Peer pressure can be a powerful thing, and standing up to someone of reputation is not easy to do. We find both situations occurring in the verses under consideration here. We also clearly see Paul’s zeal for the truth and in the need to set an honest example before God’s people.

At some point, Peter came to visit the brethren in Antioch. Peter was obviously welcomed and was making himself at home among the brethren there, eating with them and enjoying their fellowship. This is not surprising, considering Peter’s earlier experience with Cornelius and his household. However, this does raise a question over which Bible scholars are of different opinions. Did this event occur after Paul went to Jerusalem and received the right hand of fellowship from Peter, or was Paul referring back to a time before that visit?

I am of the opinion that Paul was referring to a time prior to his visit to Jerusalem which he talks about in the earlier verses of this chapter. First of all, consider that Paul is writing to the Galatian churches concerning the pressure being placed upon them to adhere to the Jewish legal system of worship. The language indicates to me that Paul was saying Peter was directly responsible for the unrest among the Gentiles over this issue that eventually took him to Jerusalem. Secondly, even though he was prone to acting impulsively, I do not see it in keeping with Peter’s character to so quickly turn his back on the accord reached between Paul and Barnabas and the brethren at Jerusalem.

What is obvious in this lesson is that giving in to peer pressure can often lead to hypocrisy. That hypocrisy may lead to other brethren following suit, such as Barnabas and the other Jews there withdrawing from the Gentile brethren because Peter did. This action obviously caused hurt and confusion among the Gentile brethren and led them to consider accepting the demands of (possibly false – see verse 4) brethren from Jerusalem that the Gentiles should be circumcised. Although the truth of the gospel was that the faith of Jesus Christ was sufficient, there were those who wanted to pervert that by bringing in their past legal system.

Can you imagine the measure of faith that Paul displayed on this occasion? Paul was a Jew who had once persecuted this very faith. He was once a devoted Pharisee (Act 23:6) who would have applauded Peter’s action. Now he was out of favor with the majority of the Jews, but his love for Jesus overshadowed all of that. He publicly denounced the actions of Peter and those that dissembled with him.

Have we ever denied the liberty we have in Jesus Christ because we were afraid of men of reputation?
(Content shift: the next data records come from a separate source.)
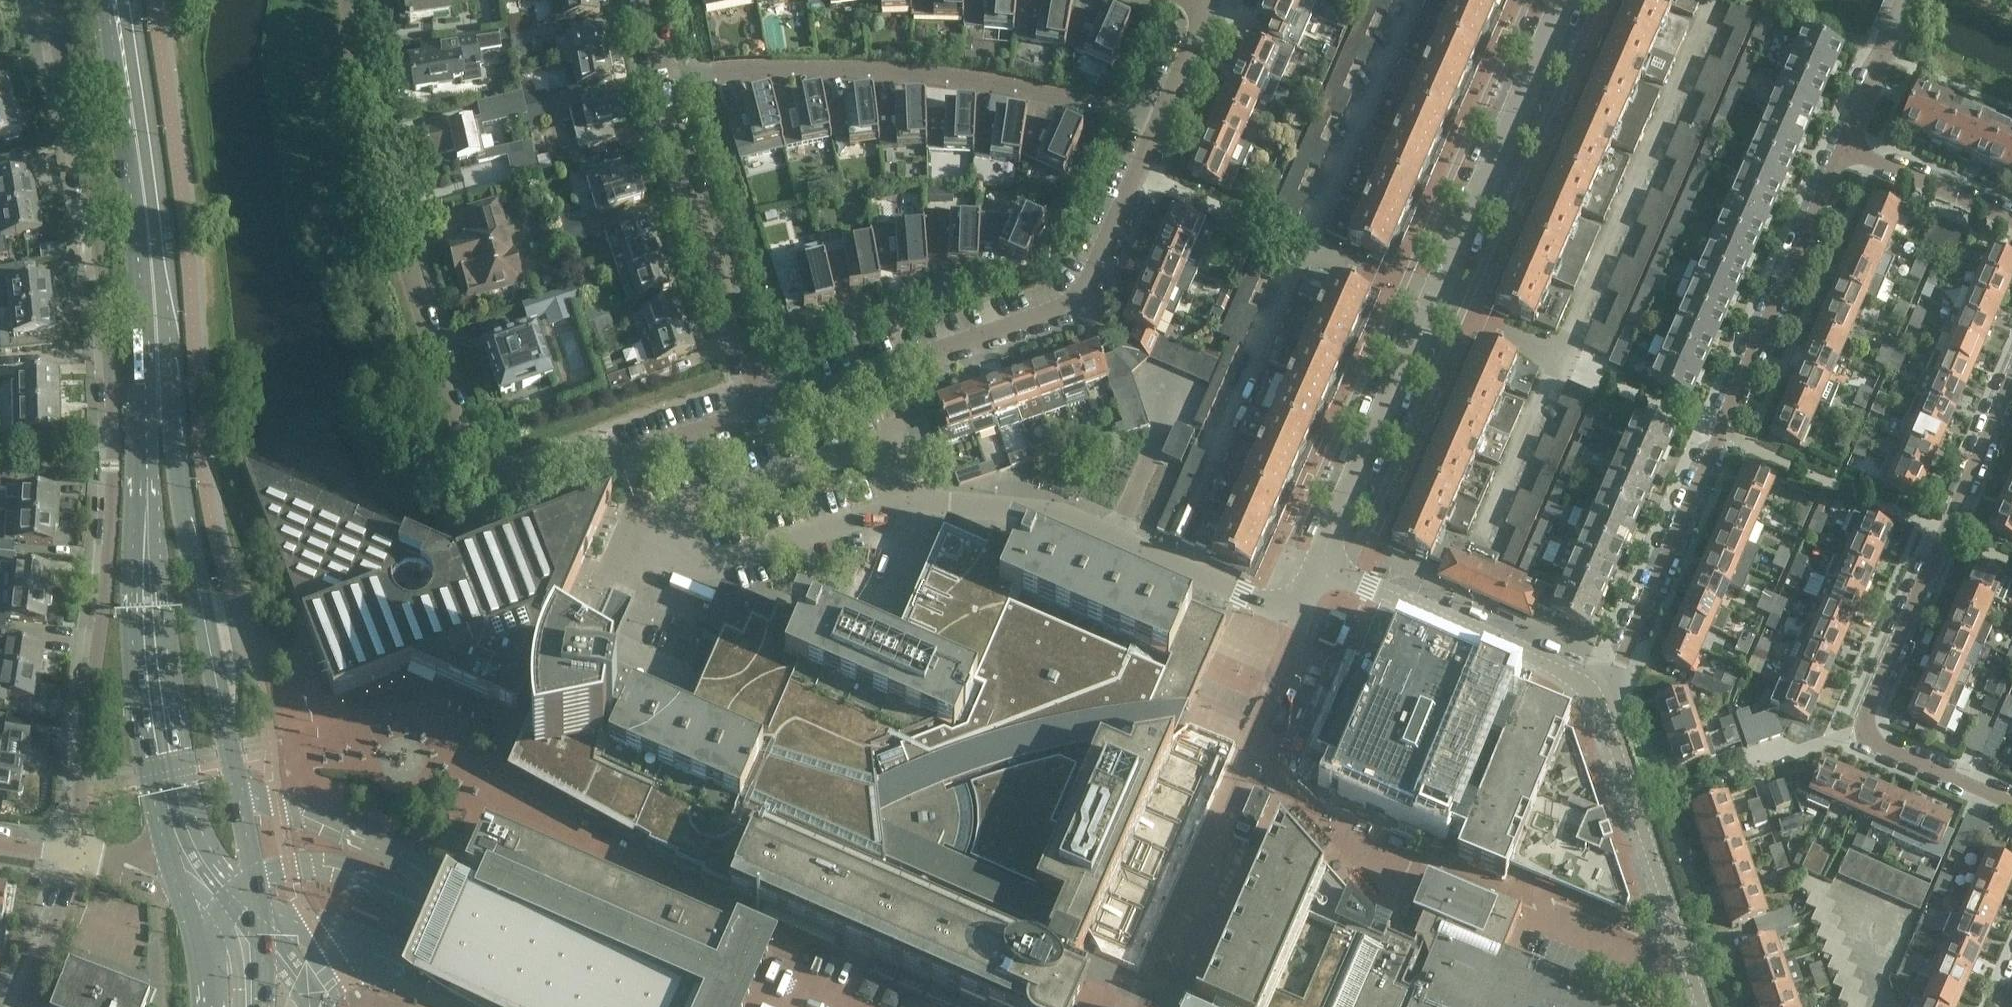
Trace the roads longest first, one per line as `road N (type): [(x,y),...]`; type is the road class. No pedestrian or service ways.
road 1 (unclassified): [(69,855),(109,550),(112,466),(89,222),(35,0)]
road 2 (residential): [(350,0),(404,249),(480,473),(509,482),(574,474),(762,409)]
road 3 (residential): [(1319,564),(1564,0)]
road 4 (residential): [(1847,148),(1607,692)]
road 5 (residential): [(2011,373),(1857,734),(2011,799)]
road 6 (residential): [(762,409),(1063,312),(1090,284),(1164,126)]
road 7 (unclassified): [(693,1006),(699,992),(686,961),(238,791)]
road 8 (secondary): [(159,375),(143,455),(147,549),(162,751),(191,882)]
road 9 (residential): [(662,78),(765,68),(937,76),(1113,108),(1164,126)]
road 10 (residential): [(1319,564),(1296,618),(1064,510),(953,499),(910,507)]
road 11 (secondary): [(238,791),(159,375)]
road 12 (secondary): [(119,0),(159,375)]
road 13 (residential): [(662,78),(762,409)]
road 14 (residential): [(1707,1006),(1607,692)]
road 15 (residential): [(1607,692),(1372,588)]
road 16 (residential): [(1847,148),(2011,219)]
road 17 (residential): [(69,855),(15,1006)]
road 18 (residential): [(1905,0),(1847,148)]
road 19 (residential): [(1164,126),(1214,11)]
road 20 (unclassified): [(261,926),(355,942),(367,968)]

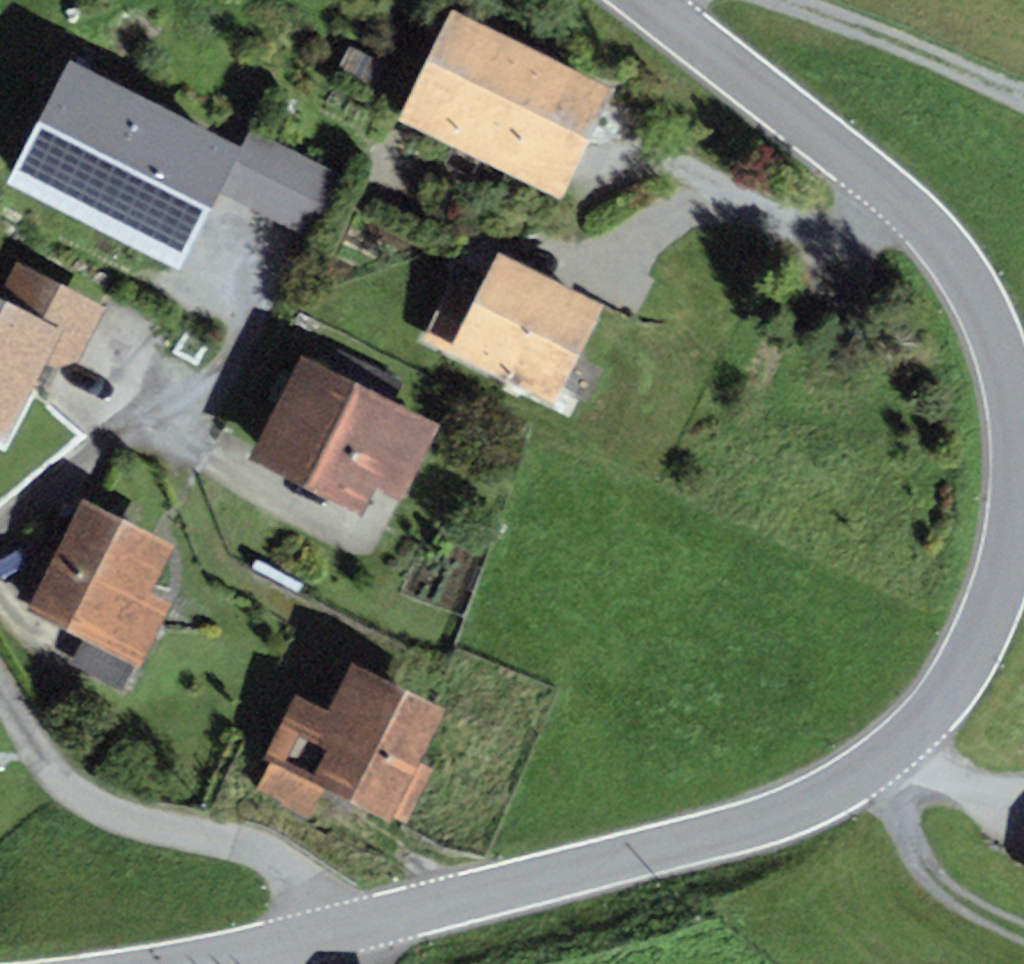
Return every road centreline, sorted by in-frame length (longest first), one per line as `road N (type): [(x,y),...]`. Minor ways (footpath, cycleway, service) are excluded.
road 1 (tertiary): [(349,926),(737,829),(872,771),(942,697),(1003,590),(1023,523),(1016,381),(996,315),(963,253),(905,193),(660,0)]
road 2 (residential): [(0,680),(71,801),(225,842),(349,926)]
road 3 (track): [(781,0),(1023,95)]
road 4 (track): [(872,771),(923,859),(963,898),(1023,926)]
road 5 (tertiary): [(181,963),(349,926)]

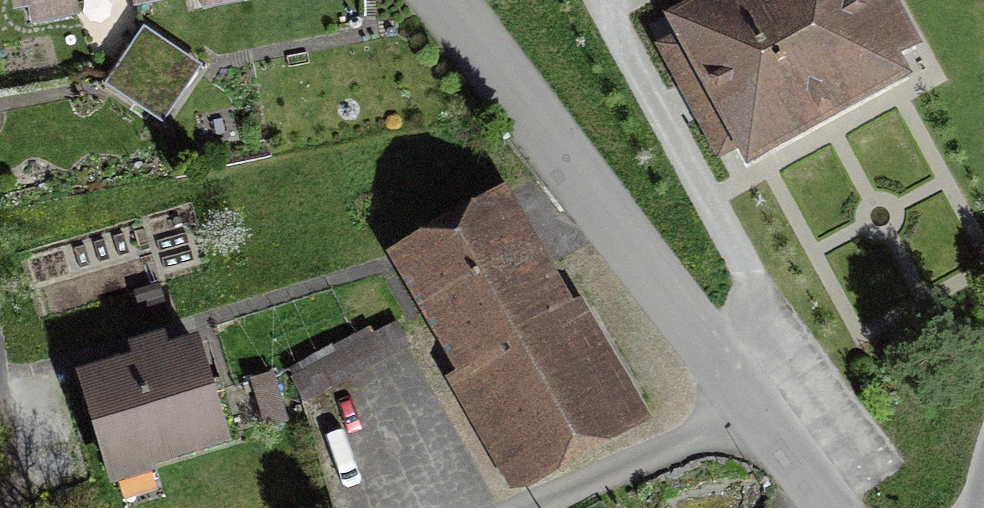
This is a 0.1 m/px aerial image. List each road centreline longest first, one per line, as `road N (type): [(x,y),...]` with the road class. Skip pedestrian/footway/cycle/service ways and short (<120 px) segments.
road 1 (residential): [(747,410),(435,0)]
road 2 (residential): [(747,410),(658,474),(554,507)]
road 3 (residential): [(832,507),(747,410)]

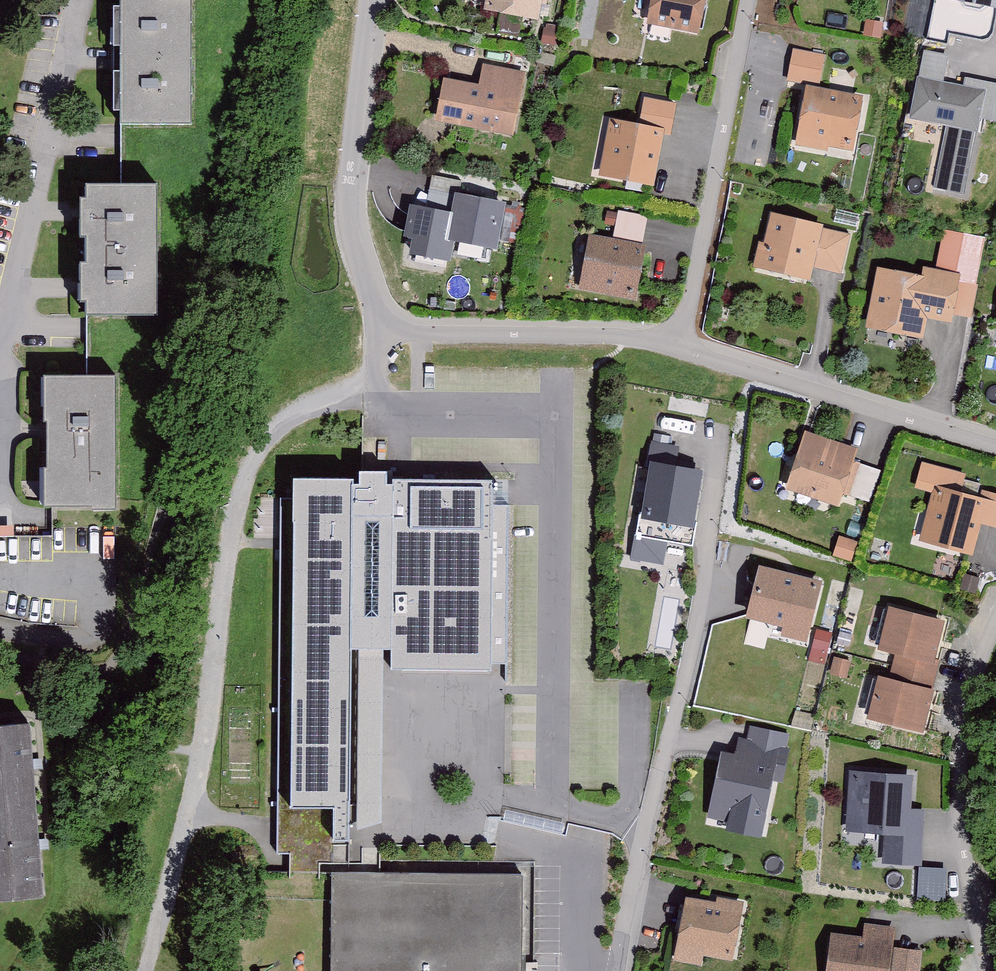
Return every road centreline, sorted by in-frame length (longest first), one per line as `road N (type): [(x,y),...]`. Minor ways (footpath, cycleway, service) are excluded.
road 1 (residential): [(375,0),(352,159),(354,224),(385,333),(646,338),(995,448)]
road 2 (residential): [(620,970),(705,571),(720,434)]
road 3 (residential): [(995,600),(961,722),(978,970)]

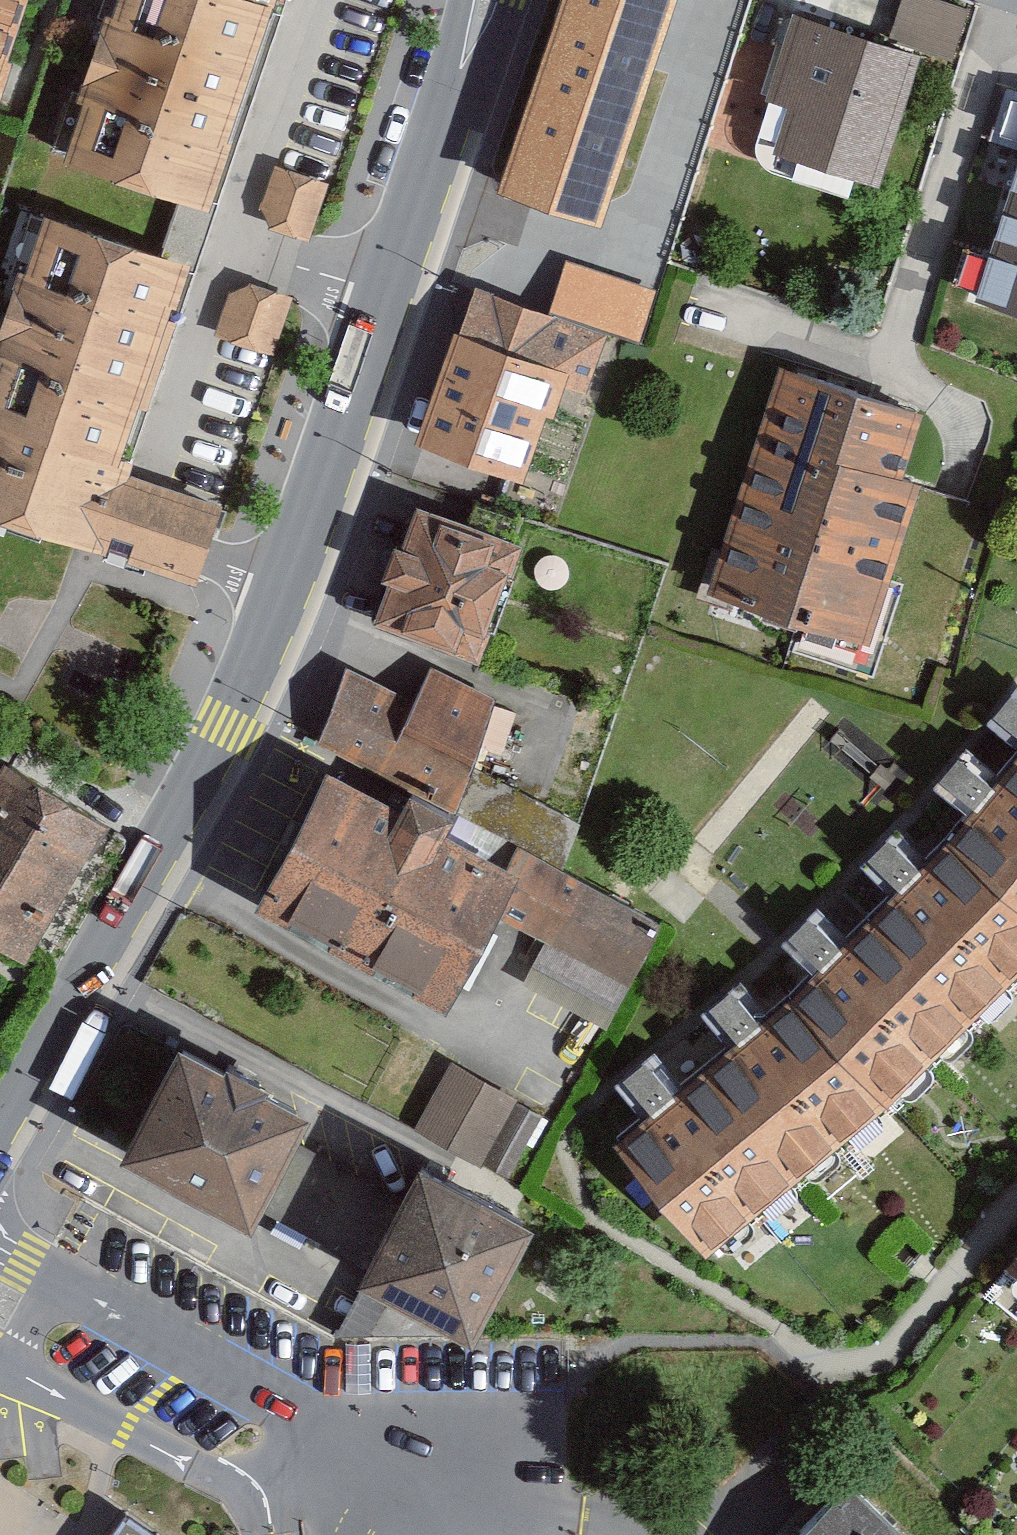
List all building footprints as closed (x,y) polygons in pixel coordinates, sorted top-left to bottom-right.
[(17,0),(0,0),(0,51),(17,0)] [(273,0),(112,0),(66,135),(211,184),(273,0)] [(505,190),(596,220),(669,0),(568,0),(505,190)] [(893,38),(952,56),(966,10),(935,0),(905,0),(893,38)] [(917,56),(796,18),(770,99),(794,107),(779,154),(856,178),(877,184),(917,56)] [(328,188),(275,171),(263,209),(273,230),(310,242),(312,235),(328,188)] [(1002,224),(991,257),(978,295),(1016,308),(1016,177),(1002,224)] [(221,513),(109,476),(177,271),(34,224),(0,328),(0,518),(75,542),(198,583),(221,513)] [(655,291),(567,263),(550,314),(620,337),(638,343),(655,291)] [(291,298),(252,284),(227,296),(214,334),(272,353),(290,301),(291,298)] [(421,435),(523,472),(553,391),(580,401),(602,341),(473,293),(421,435)] [(920,413),(775,371),(719,547),(706,595),(864,646),(885,580),(915,488),(897,483),(920,413)] [(521,549),(419,511),(376,626),(478,665),(491,632),(485,630),(506,577),(510,579),(521,549)] [(345,667),(319,745),(455,814),(519,850),(561,872),(580,823),(474,768),(493,699),(429,669),(415,702),(345,667)] [(948,849),(790,1007),(645,1119),(619,1138),(715,1251),(723,1244),(888,1110),(1016,979),(1016,767),(948,849)] [(101,829),(4,771),(0,777),(0,943),(24,957),(27,951),(101,829)] [(400,813),(327,774),(252,915),(449,1020),(502,921),(628,989),(662,926),(561,872),(519,850),(506,873),(445,841),(457,819),(410,794),(400,813)] [(181,1061),(128,1163),(250,1227),(258,1211),(294,1143),(303,1125),(181,1061)] [(537,1119),(453,1074),(422,1134),(506,1178),(537,1119)] [(410,1203),(294,1143),(258,1211),(374,1271),(410,1203)] [(522,1238),(419,1185),(410,1203),(374,1271),(366,1287),(469,1340),(522,1238)] [(1004,1273),(1016,1283),(1016,1257),(1004,1273)] [(838,1477),(784,1534),(900,1534),(838,1477)] [(128,1510),(112,1534),(161,1534),(128,1510)]
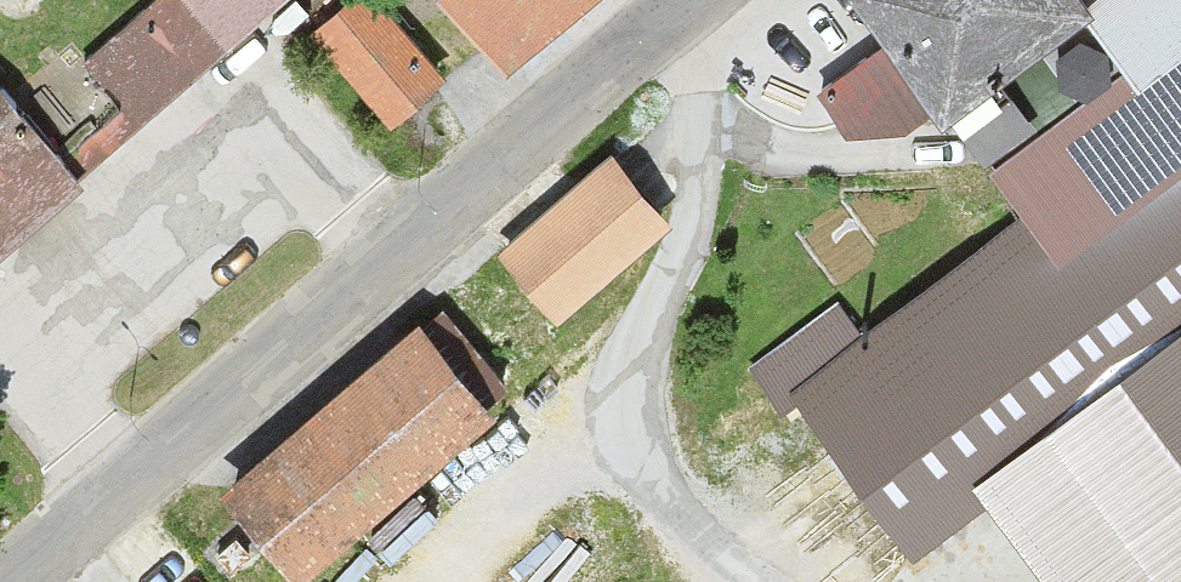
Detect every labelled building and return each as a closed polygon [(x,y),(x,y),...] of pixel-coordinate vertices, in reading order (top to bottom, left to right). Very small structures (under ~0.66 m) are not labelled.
[(88,57),(139,121),(235,44),(199,0),(159,0),(88,57)] [(308,33),(385,130),(448,80),(385,0),(350,0),(308,33)] [(507,75),(599,0),(446,0),(507,75)] [(888,44),(812,99),(845,145),(933,82),(1029,215),(1065,263),(1180,176),(1180,0),(856,0),(888,44)] [(90,182),(0,80),(0,261),(90,182)] [(553,324),(673,222),(612,151),(492,252),(553,324)] [(792,391),(912,551),(982,498),(968,479),(1180,321),(1180,176),(1065,263),(1029,215),(792,391)] [(420,320),(223,486),(301,577),(497,411),(420,320)] [(968,479),(982,498),(1046,581),(1180,581),(1180,321),(968,479)]
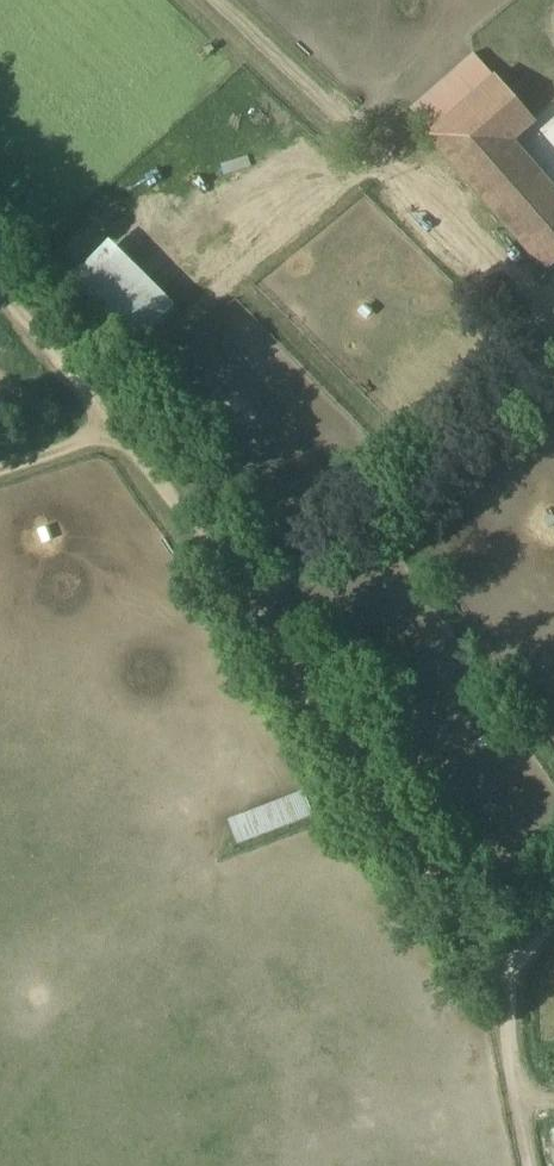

I humbly submit to you that there is no man or group of men whose reputation is greater than that of Jesus Christ. It is better to stand and declare the truth of salvation by grace and the liberty we have in Jesus (2Co 3:17), at the risk of our own reputation, than to yield to unrighteousness. We sometimes are afraid to be bold in standing for the Lord because we are afraid of creating a rift among the brethren. However, our first concern should always be for the church as a whole.

Since Barnabas later accompanied Paul to Jerusalem to speak with the brethren there about their unfair demands concerning the Gentiles, I think it safe to say that Barnabas repented of his dissimulation. By God’s grace, the brethren of reputation at Jerusalem were convinced of the liberty of Christ to the Gentiles. Peter was made to have a great love for Paul as is evidenced by his reference to Paul as “beloved brother (2Pe 3:15)” in spite of (or perhaps because of) the fact that Paul had withstood him to his face. Doing what is right before the Lord may not always be easy, but it is always right.

May we stand for what is right according to His word, doing so in boldness and in love!